Le “zone morte” oceaniche aggravano notevolmente l’impatto del riscaldamento globale

di Redazione 2

zona morta oceanica

Non bastavano le emissioni, i rifiuti e i metodi d’inquinamento vari. Dei ricercatori americani hanno ora scoperto che la maggiore frequenza e intensità della privazione di ossigeno nelle cosiddette “zone morte” lungo le coste del mondo, può influire negativamente sulle condizioni ambientali, riversandosi nelle condizioni delle acque.

La ricerca, pubblicata sulla rivista Science dai ricercatori della University of Maryland Center for Environmental Science dall’oceanografo dr. Lou Codispoti, spiega che la maggiore quantità di protossido di azoto (N2O), prodotta in condizioni di scarso ossigeno (ipossia) nelle acque può elevare le concentrazioni nell’atmosfera, aggravando ulteriormente l’impatto del riscaldamento globale e contribuire al buco nell’ozono che causa un aumento nella nostra esposizione alle radiazioni ultraviolette.

Poiché il volume delle acque ipossiche verso la superficie del mare si espande lungo le nostre coste, la sua capacità di produrre i gas a effetto serra aumenta il protossido di azoto. Le acque con poco ossigeno producono attualmente circa la metà del protossido di azoto oceanico; abbiamo potuto vedere un ulteriore significativo aumento [di emissioni] atmosferiche se queste “zone morte” continuassero ad espandersi

spiega il Dr. Codispoti dell’UMCES Horn Point Laboratory.

Anche se presente in concentrazioni minute nell’atmosfera terrestre, il protossido di azoto è un gas serra molto potente e sta diventando un fattore chiave per la distruzione dell’ozono stratosferico. Negli ultimi 400.000 anni, i cambiamenti atmosferici del N2O sembrano cambiare più o meno in parallelo con l’anidride carbonica (CO2) e hanno avuto un impatto modesto sul clima. Ma la situazione potrebbe cambiare. Proprio come le attività umane possono causare un aumento senza precedenti nelle fonti terrestri di N2O, la produzione di N2O marina potrebbe anche aumentare in modo sostanziale a causa dell’inquinamento dei nutrienti, riscaldando le acque e acidificando gli oceani. Poiché l’ambiente marino è un produttore di N2O, gran parte di questa produzione sarà persa nell’atmosfera, in modo da rafforzare ulteriormente l’impatto climatico.

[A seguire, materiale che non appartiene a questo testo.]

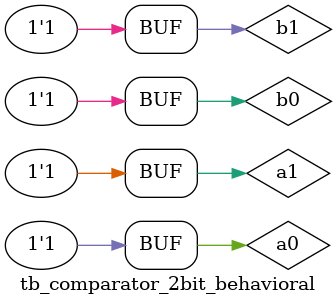
<source format=v>
module tb_comparator_2bit_behavioral;
    reg a1, a0, b1, b0;
    wire x, y, z;

    comparator_2bit_behavioral uut(a1, a0, b1, b0, x, y, z);

    initial 
    begin
        {a1, a0} = 2'b00; {b1, b0} = 2'b00; #5; // A == B
        {a1, a0} = 2'b01; {b1, b0} = 2'b00; #5; // A > B
        {a1, a0} = 2'b10; {b1, b0} = 2'b01; #5; // A > B
        {a1, a0} = 2'b11; {b1, b0} = 2'b10; #5; // A > B
        {a1, a0} = 2'b01; {b1, b0} = 2'b10; #5; // A < B
        {a1, a0} = 2'b10; {b1, b0} = 2'b11; #5; // A < B
        {a1, a0} = 2'b11; {b1, b0} = 2'b11; #5; // A == B
    end
endmodule 
</source>
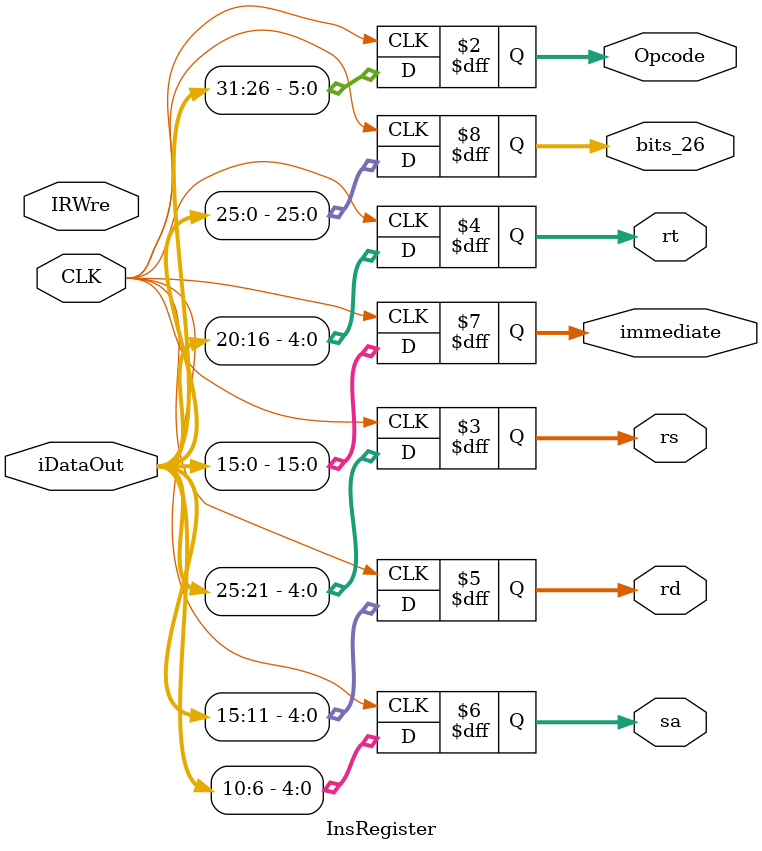
<source format=v>
`timescale 1ns / 1ps


module InsRegister(
	input [31:0] iDataOut,
	input CLK,
	input IRWre,
	output reg [5:0] Opcode,
	output reg [4:0] rs,
	output reg [4:0] rt,
	output reg [4:0] rd,
	output reg [4:0] sa,
	output reg [15:0] immediate,
	output reg [25:0] bits_26
    );
    always @(negedge CLK) begin
		Opcode <= iDataOut[31:26];
		rs <= iDataOut[25:21];
		rt <= iDataOut[20:16];
		rd <= iDataOut[15:11];
		sa <= iDataOut[10:6];
		immediate <= iDataOut[15:0];
		bits_26 <= iDataOut[25:0];
    end
endmodule

</source>
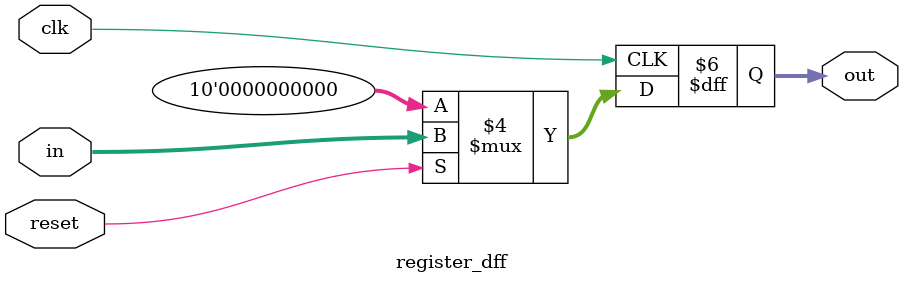
<source format=sv>
module register_dff #(parameter N=10) (input logic [N-1:0] in,
													output logic [N-1:0] out,
													input logic clk, reset);
													
					always_ff @ (posedge clk)
					begin 
					if (reset == 1'b0)
						out <= 1'b0;
					else
						out <= in;
					end
					
endmodule 
					
</source>
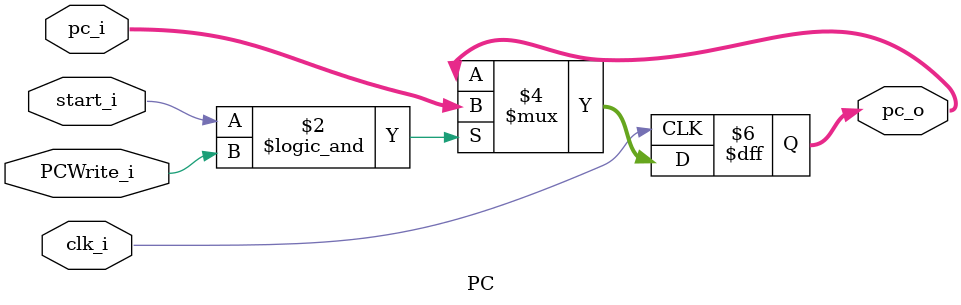
<source format=v>
module PC
(
    clk_i,
    start_i,
    PCWrite_i,
    pc_i,
    pc_o
);

// Ports
input               clk_i, start_i, PCWrite_i;
input   [31:0]      pc_i;
output  [31:0]      pc_o;

// Wires & Registers
reg     [31:0]      pc_o;


always@(posedge clk_i) begin
    if(start_i && PCWrite_i)
		pc_o <= pc_i;
	else
		pc_o <= pc_o;

end

endmodule

</source>
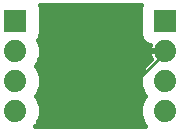
<source format=gbl>
G75*
%MOIN*%
%OFA0B0*%
%FSLAX25Y25*%
%IPPOS*%
%LPD*%
%AMOC8*
5,1,8,0,0,1.08239X$1,22.5*
%
%ADD10R,0.07400X0.07400*%
%ADD11C,0.07400*%
%ADD12C,0.00984*%
%ADD13C,0.02584*%
%ADD14C,0.01600*%
D10*
X0011800Y0041800D03*
X0061800Y0041800D03*
D11*
X0011800Y0011800D03*
X0011800Y0021800D03*
X0011800Y0031800D03*
X0061800Y0031800D03*
X0061800Y0021800D03*
X0061800Y0011800D03*
D12*
X0044123Y0013611D02*
X0061839Y0031328D01*
X0061800Y0031800D01*
D13*
X0044123Y0013611D03*
D14*
X0053363Y0013478D02*
X0053363Y0010122D01*
X0054647Y0007021D01*
X0055131Y0006537D01*
X0018469Y0006537D01*
X0018953Y0007021D01*
X0020237Y0010122D01*
X0020237Y0013478D01*
X0018953Y0016579D01*
X0018732Y0016800D01*
X0018953Y0017021D01*
X0020237Y0020122D01*
X0020237Y0023478D01*
X0018953Y0026579D01*
X0018732Y0026800D01*
X0018953Y0027021D01*
X0020237Y0030122D01*
X0020237Y0033478D01*
X0019458Y0035359D01*
X0019516Y0035417D01*
X0020237Y0037158D01*
X0020237Y0046442D01*
X0019996Y0047024D01*
X0053604Y0047024D01*
X0053363Y0046442D01*
X0053363Y0037158D01*
X0054084Y0035417D01*
X0055417Y0034084D01*
X0056600Y0033594D01*
X0056435Y0033088D01*
X0056300Y0032233D01*
X0056300Y0032000D01*
X0061600Y0032000D01*
X0061600Y0031600D01*
X0061600Y0030237D01*
X0062000Y0030237D01*
X0062000Y0031600D01*
X0061600Y0031600D01*
X0056300Y0031600D01*
X0056300Y0031367D01*
X0056435Y0030512D01*
X0056703Y0029689D01*
X0057068Y0028972D01*
X0057021Y0028953D01*
X0054647Y0026579D01*
X0053363Y0023478D01*
X0053363Y0020122D01*
X0054647Y0017021D01*
X0054868Y0016800D01*
X0054647Y0016579D01*
X0053363Y0013478D01*
X0053363Y0012990D02*
X0020237Y0012990D01*
X0020237Y0011391D02*
X0053363Y0011391D01*
X0053499Y0009793D02*
X0020101Y0009793D01*
X0019438Y0008194D02*
X0054161Y0008194D01*
X0055073Y0006596D02*
X0018527Y0006596D01*
X0019777Y0014588D02*
X0053823Y0014588D01*
X0054485Y0016187D02*
X0019115Y0016187D01*
X0019269Y0017785D02*
X0054331Y0017785D01*
X0053669Y0019384D02*
X0019931Y0019384D01*
X0020237Y0020982D02*
X0053363Y0020982D01*
X0053363Y0022581D02*
X0020237Y0022581D01*
X0019947Y0024179D02*
X0053653Y0024179D01*
X0054315Y0025778D02*
X0019285Y0025778D01*
X0019100Y0027376D02*
X0055444Y0027376D01*
X0057067Y0028975D02*
X0019762Y0028975D01*
X0020237Y0030573D02*
X0056426Y0030573D01*
X0056300Y0032172D02*
X0020237Y0032172D01*
X0020116Y0033770D02*
X0056175Y0033770D01*
X0054132Y0035369D02*
X0019468Y0035369D01*
X0020158Y0036967D02*
X0053442Y0036967D01*
X0053363Y0038566D02*
X0020237Y0038566D01*
X0020237Y0040164D02*
X0053363Y0040164D01*
X0053363Y0041763D02*
X0020237Y0041763D01*
X0020237Y0043361D02*
X0053363Y0043361D01*
X0053363Y0044960D02*
X0020237Y0044960D01*
X0020189Y0046558D02*
X0053411Y0046558D01*
X0061600Y0030573D02*
X0062000Y0030573D01*
M02*

</source>
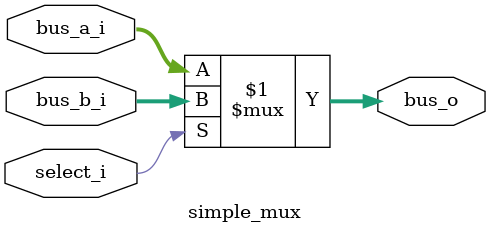
<source format=sv>
module simple_mux #(bits = 3)
	(input logic[bits-1:0] bus_a_i, bus_b_i,
	 input logic select_i,
	output logic[bits-1:0] bus_o);

	assign bus_o = select_i ? bus_b_i : bus_a_i;

endmodule

</source>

L’aumento della produzione di N2O avviene quando i livelli di ossigeno diminuiscono. Sotto condizioni ben ossigenate, i microbi producono poca N2O. Ma a concentrazioni di ossigeno diminuite a livelli di ipossia, queste acque possono aumentare la loro produzione. I tassi di produzione di N2O sono particolarmente elevati nelle basse acque subossiche e ipossiche, perché la respirazione e tassi di rotazione biologica sono più elevati in prossimità delle acque con fitoplancton.

Quando le acque subossiche (ossigeno sostanzialmente assente) misurano una profondità di meno di 300 metri, la combinazione di alti tassi di respirazione, e le peculiarità di un processo chiamato denitrificazione, possono causare tassi di produzione di N2O di 10.000 volte superiore alla media dell’oceano aperto. Il futuro della produzione di N2O marina dipende in modo critico da ciò che accadrà al 10% circa del volume dell’oceano che è in ipossia e subossia.